● Dataset entries:

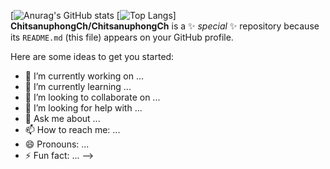 [![Anurag's GitHub stats](https://github-readme-stats.vercel.app/api?username=ChitsanuphongCh&show_icons=true&theme=radical)
[![Top Langs](https://github-readme-stats.vercel.app/api/top-langs/?username=ChitsanuphongCh&layout=compact&theme=radical)]
**ChitsanuphongCh/ChitsanuphongCh** is a ✨ _special_ ✨ repository because its `README.md` (this file) appears on your GitHub profile.

Here are some ideas to get you started:

- 🔭 I’m currently working on ...
- 🌱 I’m currently learning ...
- 👯 I’m looking to collaborate on ...
- 🤔 I’m looking for help with ...
- 💬 Ask me about ...
- 📫 How to reach me: ...
- 😄 Pronouns: ...
- ⚡ Fun fact: ...
-->
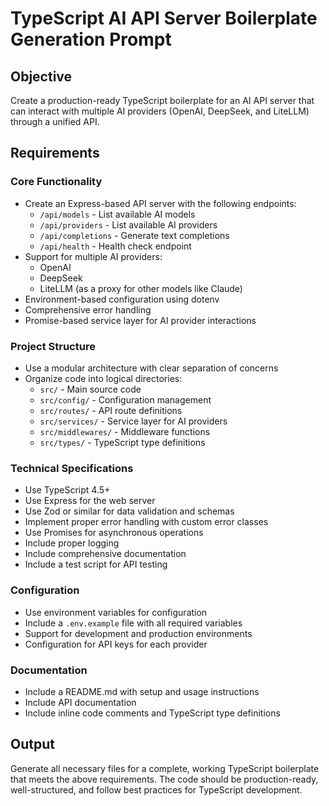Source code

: # TypeScript AI API Server Boilerplate Generation Prompt

## Objective
Create a production-ready TypeScript boilerplate for an AI API server that can interact with multiple AI providers (OpenAI, DeepSeek, and LiteLLM) through a unified API.

## Requirements

### Core Functionality
- Create an Express-based API server with the following endpoints:
  - `/api/models` - List available AI models
  - `/api/providers` - List available AI providers
  - `/api/completions` - Generate text completions
  - `/api/health` - Health check endpoint
- Support for multiple AI providers:
  - OpenAI
  - DeepSeek
  - LiteLLM (as a proxy for other models like Claude)
- Environment-based configuration using dotenv
- Comprehensive error handling
- Promise-based service layer for AI provider interactions

### Project Structure
- Use a modular architecture with clear separation of concerns
- Organize code into logical directories:
  - `src/` - Main source code
  - `src/config/` - Configuration management
  - `src/routes/` - API route definitions
  - `src/services/` - Service layer for AI providers
  - `src/middlewares/` - Middleware functions
  - `src/types/` - TypeScript type definitions

### Technical Specifications
- Use TypeScript 4.5+
- Use Express for the web server
- Use Zod or similar for data validation and schemas
- Implement proper error handling with custom error classes
- Use Promises for asynchronous operations
- Include proper logging
- Include comprehensive documentation
- Include a test script for API testing

### Configuration
- Use environment variables for configuration
- Include a `.env.example` file with all required variables
- Support for development and production environments
- Configuration for API keys for each provider

### Documentation
- Include a README.md with setup and usage instructions
- Include API documentation
- Include inline code comments and TypeScript type definitions

## Output
Generate all necessary files for a complete, working TypeScript boilerplate that meets the above requirements. The code should be production-ready, well-structured, and follow best practices for TypeScript development.
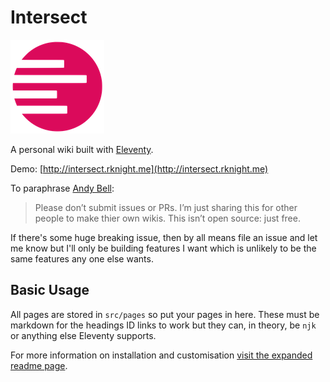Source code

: # Intersect

<img src="src/_eleventy/assets/img/logos/readme_logo.png" alt="Intersect Logo">

A personal wiki built with [Eleventy](https://11ty.dev).

Demo: [http://intersect.rknight.me](http://intersect.rknight.me)

To paraphrase [Andy Bell](https://github.com/andy-piccalilli/11ty-base):

> Please don’t submit issues or PRs. I’m just sharing this for other people to make thier own wikis. This isn’t open source: just free.

If there's some huge breaking issue, then by all means file an issue and let me know but I'll only be building features I want which is unlikely to be the same features any one else wants.

## Basic Usage

All pages are stored in `src/pages` so put your pages in here. These must be markdown for the headings ID links to work but they can, in theory, be `njk` or anything else Eleventy supports.

For more information on installation and customisation [visit the expanded readme page](https://intersect.rknight.me/meta/readme).
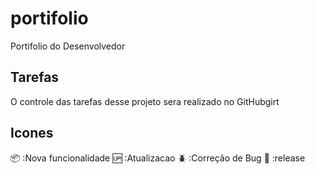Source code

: # portifolio
Portifolio do Desenvolvedor

## Tarefas

O controle das tarefas desse projeto sera realizado no GitHubgirt

## Icones

:package: :Nova funcionalidade
:up: :Atualizacao
:beetle: :Correção de Bug
:checkered_flag: :release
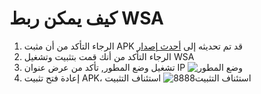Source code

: # كيف يمكن ربط WSA
1. الرجاء التأكد من أن مثبت APK قد تم تحديثه إلى [أحدث إصدار](https://github.com/Paving-Base/APK-Installer/releases "APK Installer")
2. الرجاء التأكد من أنك قمت بتثبيت وتشغيل WSA
3. تشغيل وضع المطور, تأكد من عرض عنوان IP ![وضع المطور](https://raw.githubusercontent.com/Paving-Base/APK-Installer/screenshots/Documents/Tutorials/How%20To%20Connect%20WSA/Images/Snipaste_2021-10-22_14-57-56.png)
4. إعادة فتح تثبيت APK، استئناف التثبيت ![استئناف التثبيت8888](https://raw.githubusercontent.com/Paving-Base/APK-Installer/screenshots/Documents/Tutorials/How%20To%20Connect%20WSA/Images/Snipaste_2021-10-22_15-10-06.png)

● Instruction: Restate word for word the lines of the data above that begin at the line with "- Use Express for the web server" and end at the line with "A personal wiki", keeping both ends and dropping every picture.

● Solution for this exercise:
- Use Express for the web server
- Use Zod or similar for data validation and schemas
- Implement proper error handling with custom error classes
- Use Promises for asynchronous operations
- Include proper logging
- Include comprehensive documentation
- Include a test script for API testing

### Configuration
- Use environment variables for configuration
- Include a `.env.example` file with all required variables
- Support for development and production environments
- Configuration for API keys for each provider

### Documentation
- Include a README.md with setup and usage instructions
- Include API documentation
- Include inline code comments and TypeScript type definitions

## Output
Generate all necessary files for a complete, working TypeScript boilerplate that meets the above requirements. The code should be production-ready, well-structured, and follow best practices for TypeScript development.
Source code

: # Intersect

<img src="src/_eleventy/assets/img/logos/readme_logo.png" alt="Intersect Logo">

A personal wiki built with [Eleventy](https://11ty.dev).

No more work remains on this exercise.